8 Jan 2019
Today, I am driving to Trengganu to relive a memorable journey I took 40 years ago.
In December 1969 after my "O" Level, I was very excited after convincing my strict father to allow me to travel alone to Paka, Trengganu, to visit my uncle. I had planned this trip long ago and just waited for the right opportunity.
It was my first solo oversea road trip. I was full of determination to complete this arduous journey. Yes, those day was really a challenge even for adult to travel to a small town in East Coast from Singapore.
I left my house in Sembawang before sunrise. It took an hour on the bus to Queens Street, thereafter I had to transfer to another bus that take me across the Causeway to Johore Bahru Bus Station. From there I had to look around for a private taxi to drive me to Kuantan. The taxi only moved when they had enough passengers. The road toward Mersing was winding and the taxi was always speeding. The car has no air-conditioning and the ride was bumpy.
The road was single lane for each direction and was narrow. The taxi was always trying to overtake the many slow moving lorries. By today standard, it was absolutely dangerous and reckless and some of the overtaking was a dare devil death defying act.
After Mersing, I remembered there are 3 ferry crossings at Endau, Kuala Rompin and another place I cannot recall. Those days many rivers did not have bridges. The taxi had to queue for their turn to drive down the ramp onto a pontoon that can accommodate 4 or 6 vehicles. The pontoon was pulled across the river with steel cables.

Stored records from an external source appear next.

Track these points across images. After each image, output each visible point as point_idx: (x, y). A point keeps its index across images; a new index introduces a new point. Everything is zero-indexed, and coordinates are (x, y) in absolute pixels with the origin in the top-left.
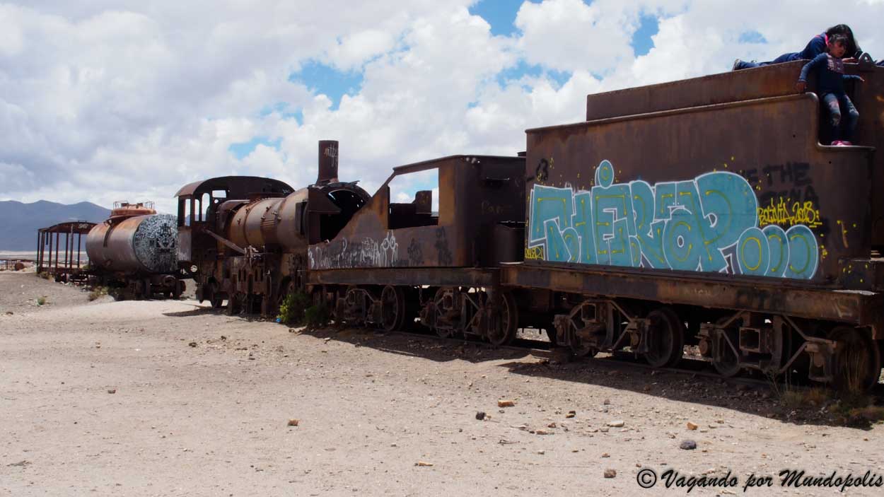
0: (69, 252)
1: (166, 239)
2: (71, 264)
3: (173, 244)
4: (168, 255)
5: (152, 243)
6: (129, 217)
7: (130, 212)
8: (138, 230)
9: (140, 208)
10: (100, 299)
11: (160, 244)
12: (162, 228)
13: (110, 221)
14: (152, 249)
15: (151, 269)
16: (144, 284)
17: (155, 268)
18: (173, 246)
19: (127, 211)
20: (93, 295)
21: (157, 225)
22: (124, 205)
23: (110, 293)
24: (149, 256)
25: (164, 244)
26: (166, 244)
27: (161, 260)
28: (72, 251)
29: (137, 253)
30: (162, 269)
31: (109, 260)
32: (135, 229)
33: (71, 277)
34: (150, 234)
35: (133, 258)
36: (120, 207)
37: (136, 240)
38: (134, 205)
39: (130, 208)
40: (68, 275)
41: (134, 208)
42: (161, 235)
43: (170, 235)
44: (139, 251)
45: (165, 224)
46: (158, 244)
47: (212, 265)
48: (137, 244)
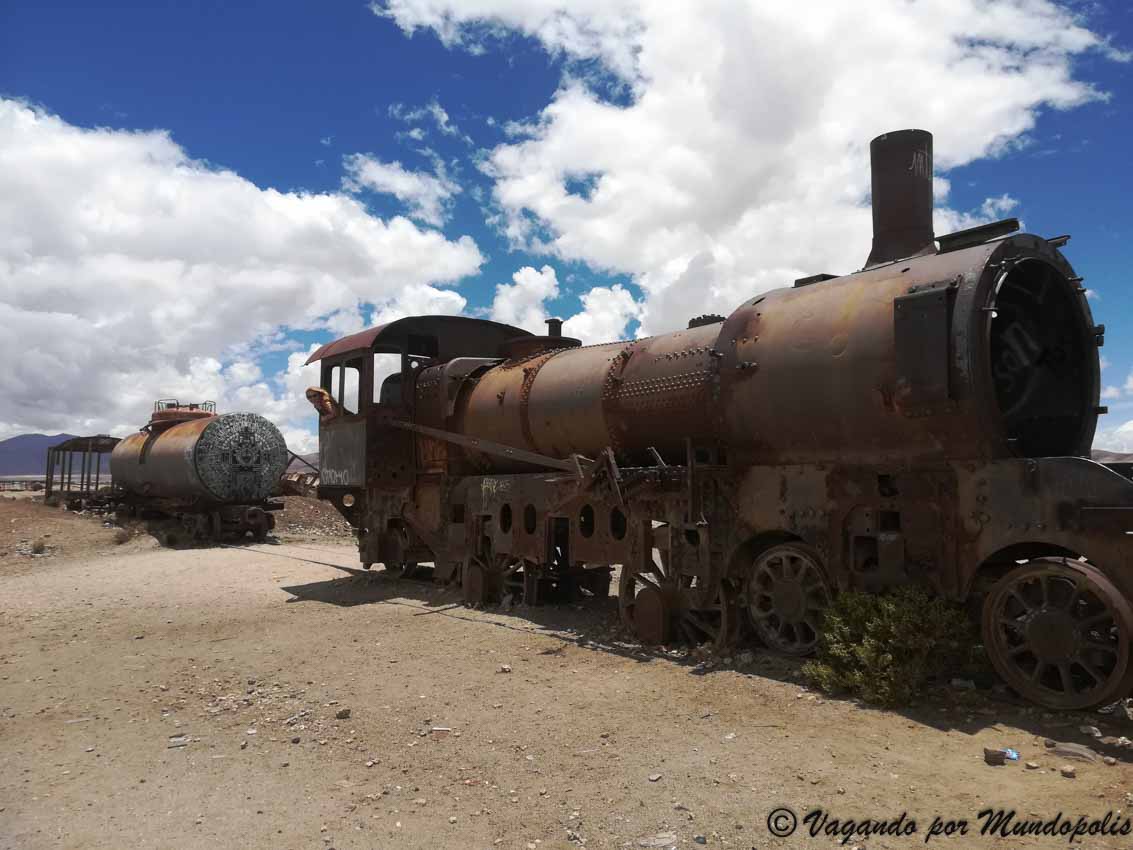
0: (86, 476)
1: (247, 451)
2: (88, 485)
3: (259, 458)
4: (250, 476)
5: (224, 456)
6: (180, 422)
7: (182, 414)
8: (202, 437)
9: (195, 410)
10: (134, 543)
11: (239, 459)
12: (241, 434)
13: (150, 428)
14: (225, 467)
15: (223, 496)
16: (211, 520)
17: (229, 496)
18: (258, 461)
19: (176, 414)
20: (123, 535)
21: (234, 430)
22: (170, 406)
23: (151, 531)
24: (220, 476)
25: (244, 458)
26: (247, 459)
27: (239, 483)
28: (89, 474)
29: (200, 472)
30: (238, 499)
31: (148, 483)
32: (197, 437)
33: (88, 503)
34: (221, 443)
35: (194, 481)
36: (164, 408)
37: (199, 451)
38: (186, 406)
39: (180, 409)
40: (84, 501)
41: (188, 410)
42: (240, 445)
43: (253, 445)
44: (203, 470)
45: (246, 428)
46: (235, 460)
47: (405, 494)
48: (201, 459)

When I arrived at Kuantan bus station, I had to look for another taxi that was heading to Dungun or Kuala Trengganu. There were runners touting for passengers to fill up the taxi. The road to Paka was winding and at some point very steep and I always remembered the heavy vehicles struggling up the slope. The road wind through Malay kampongs with attap houses built on stilts and mostly surrounded by coconut trees.
Sometimes the roads are close to the sea and it was a very beautiful sight from the car. The stretch from Kijal to Kamasek is especially beautiful. You can see the waves rolling from the greenish sea.
My uncle was a Chinese Primary school principal. He was single and lived in the school which was situated along the main road. The school is about few hundred metres from the Paka Village. When I arrived at the school, he was waiting for me. I felt a sense of accomplishment.
Reflecting back on this journey, now I feel that without the benefit of mobile or instant communication, he must have waited anxiously and worried about my safety. All I did was to write him a letter to inform him the date of my arrival and he acknowledge me by writing. Those are the day of communication.
Now I am thinking, my adventurous trip must have stressed him. For he did not know exactly where I was, clueless of my time of arriving or was I lost or in trouble. My parents too must have been extremely stressed as they don't know whether I had made the trip safely.
Now I realized how fortunate I am today. We have handphones for instant communication and data search at our finger tips. At the same time the GPS was pure magic that can bring you to any corners of the world.